:: Extrait ::

Il s’agit d’abord pour les Grecs de ne pas sortir de l’euro, car ce serait très grave pour eux et pour toute l’Europe. Même si l’on dit qu’il y a eu des travaux sur cette question, il y a une position très nette des dirigeants européens pour que la Grèce reste dans l’euro. Mais ces dirigeants déclarent qu’elle doit tenir les engagements sur des plans d’austérité d’une gravité extrême, de réduction des dépenses publiques, sociales, de salaires, de retraites, des services publics.
Il y a une sorte de chantage exercé en affirmant : « Ou vous acceptez tous les engagements d’austérité, ou il n’y aura pas de soutien européen pour vos dettes publiques ».
Au contraire, pour la Grèce comme pour tous les pays européens, il faut rompre avec les plans d’austérité. Nous devons organiser une solidarité de propositions et de luttes avec les grecs.
D’ailleurs, Syriza, le Front de gauche grec, est pour l’Europe, contre une sortie de l’euro, mais pour une Europe différente.
· Quelles conséquences aurait une sortie de la Grèce de l’euro?

:::
:: Matériel fourni ::

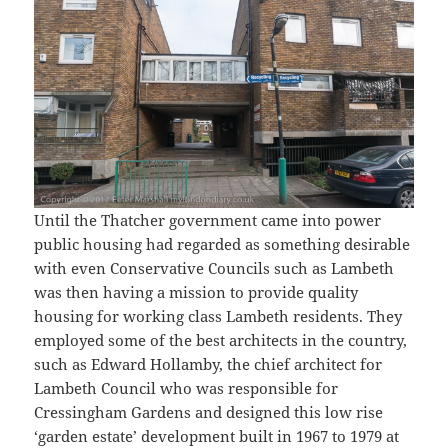
Until the Thatcher government came into power
public housing had regarded as something desirable
with even Conservative Councils such as Lambeth
was then having a mission to provide quality
housing for working class Lambeth residents. They
employed some of the best architects in the country,
such as Edward Hollamby, the chief architect for
Lambeth Council who was responsible for
Cressingham Gardens and designed this low rise
‘garden estate’ development built in 1967 to 1979 at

:::

Consignes:
1: Les affirmations suivantes concordent-elles avec le passage sur la Grèce et l'euro ? Répondez à chacune par oui ou par non en citant mot pour mot les termes du passage qui tranchent.
(a) Les dirigeants européens souhaitent que la Grèce quitte l'euro.
(b) Syriza est présenté comme le Front de gauche grec.
(c) Syriza est favorable à une sortie de l'euro.
2: Poursuivez le passage sur la Grèce et l'euro à partir de sa dernière phrase.

Réponses numérotées:
1:
(a) Non : « il y a une position très nette des dirigeants européens pour que la Grèce reste dans l’euro »
(b) Oui : « Syriza, le Front de gauche grec »
(c) Non : « contre une sortie de l’euro »

2:
Ce serait catastrophique pour la Grèce et les autres pays européens.
La Grèce reviendrait à la drachme avec une dévaluation très forte par rapport à l’euro, des experts l’évaluent à 50 ou 60 %. Elle subirait une inflation considérable, une récession beaucoup plus brutale que celle déjà subie, alors qu’elle a perdu 1/5 de son PIB depuis 2008. Cela entraînerait une nouvelle contraction des dépenses publiques et sociales, donc des malheurs aggravés pour le peuple grec, avec tous les risques possibles, y compris politiques.
Tous les pays européens seraient concernés. Les prêts à la Grèce des bailleurs de fonds, de la Banque centrale européenne (BCE), du Fonds monétaire international (FMI), de la Commission européenne, du Fonds européen de stabilité financière (FESF), seraient mis en cause, avec des pertes considérables pour tous. On a pu les chiffrer entre 150 et 300 milliards d’euros dont 50 pour la France.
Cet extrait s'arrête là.